Experts

Young Children Actively Choose Not to Share, Study Reports

By Cheri Cheng | Update Date: Apr 04, 2013 01:26 PM EDT

Sharing is caring is one of the most popular mottos that parents use when teaching their young ones the importance of being selfless and sharing with others. Despite the fact that young children learn to share very early on in life, these toddlers do not seem to appreciate this life lesson at such a young age. A new study reports that children apparently understand the message and the reasons why sharing is a nice and good action, but actively choose not to do so.  

The study, headed by Craig Smith who is a postdoctoral fellow from the University of Michigan's psychology department, looked into how young children interpreted these life principles. The research team used stickers with the scratch and sniff feature in their experiment, which they considered to be a highly demanded item for children. They gave one group of children from three to eight-years-old these stickers and asked them general questions about sharing. All 102 children stated that they would be willing to split up the stickers evenly amongst other children and that they believed that fellow children would do the same as well. Despite the fact that these children displayed their knowledge that sharing is nice, when they were asked to divide the stickers up, the children turned their backs on their own statements and did not want to share.

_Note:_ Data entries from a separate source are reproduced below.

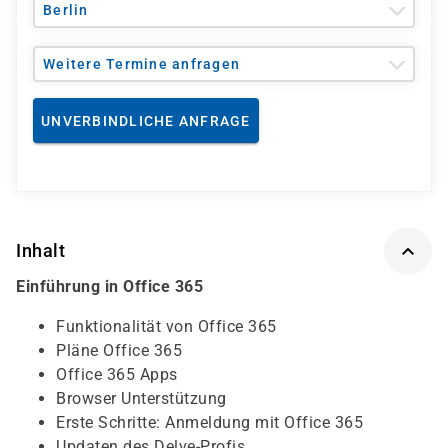
Berlin
Weitere Termine anfragen
UNVERBINDLICHE ANFRAGE
Inhalt
Einführung in Office 365
Funktionalität von Office 365
Pläne Office 365
Office 365 Apps
Browser Unterstützung
Erste Schritte: Anmeldung mit Office 365
Updaten des Delve-Profis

This is the first study to look into the differences between what children say they want to do and what they actually will do. The researchers found that children did not start following their own theories until they reached the ages of seven and eight. The researchers looked at the role of impulse control in younger children in attempting to explain why toddlers do not like to share. They found that young toddlers were less able to control their impulsive actions, which would explain why they did not share as frequently as older children. Older children were also better able at predicting their own behaviors, with more of them doing what they said they would do. But, the study did reveal that more young kids could predict their own behaviors more accurately than hypothesized.

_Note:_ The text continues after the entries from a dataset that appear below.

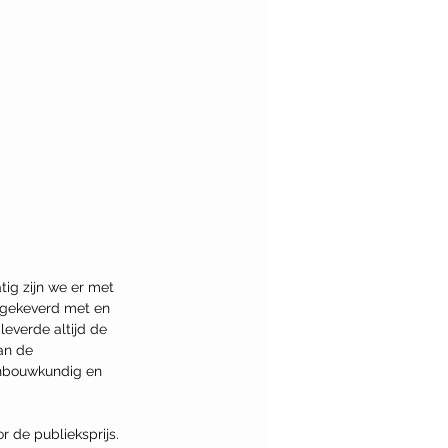
g zijn we er met 
 gekeverd met en 
everde altijd de 
an de 
enbouwkundig en 
r de publieksprijs.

"The youngest kids were most likely to hoard and the oldest kids were most likely to evenly split the stickers. The youngest kids have this odd self-awareness and were able to correctly predict their own lack of sharing," Smith stated.

This study reveals a lot about how children develop and learn to change their behaviors depending on new experiences. The researchers noted that actually sharing items as opposed to theoretically sharing items is a part of learning that comes with age and more development, and not just simply from a few words and principles.

The study was published in the journal, PLoS ONE.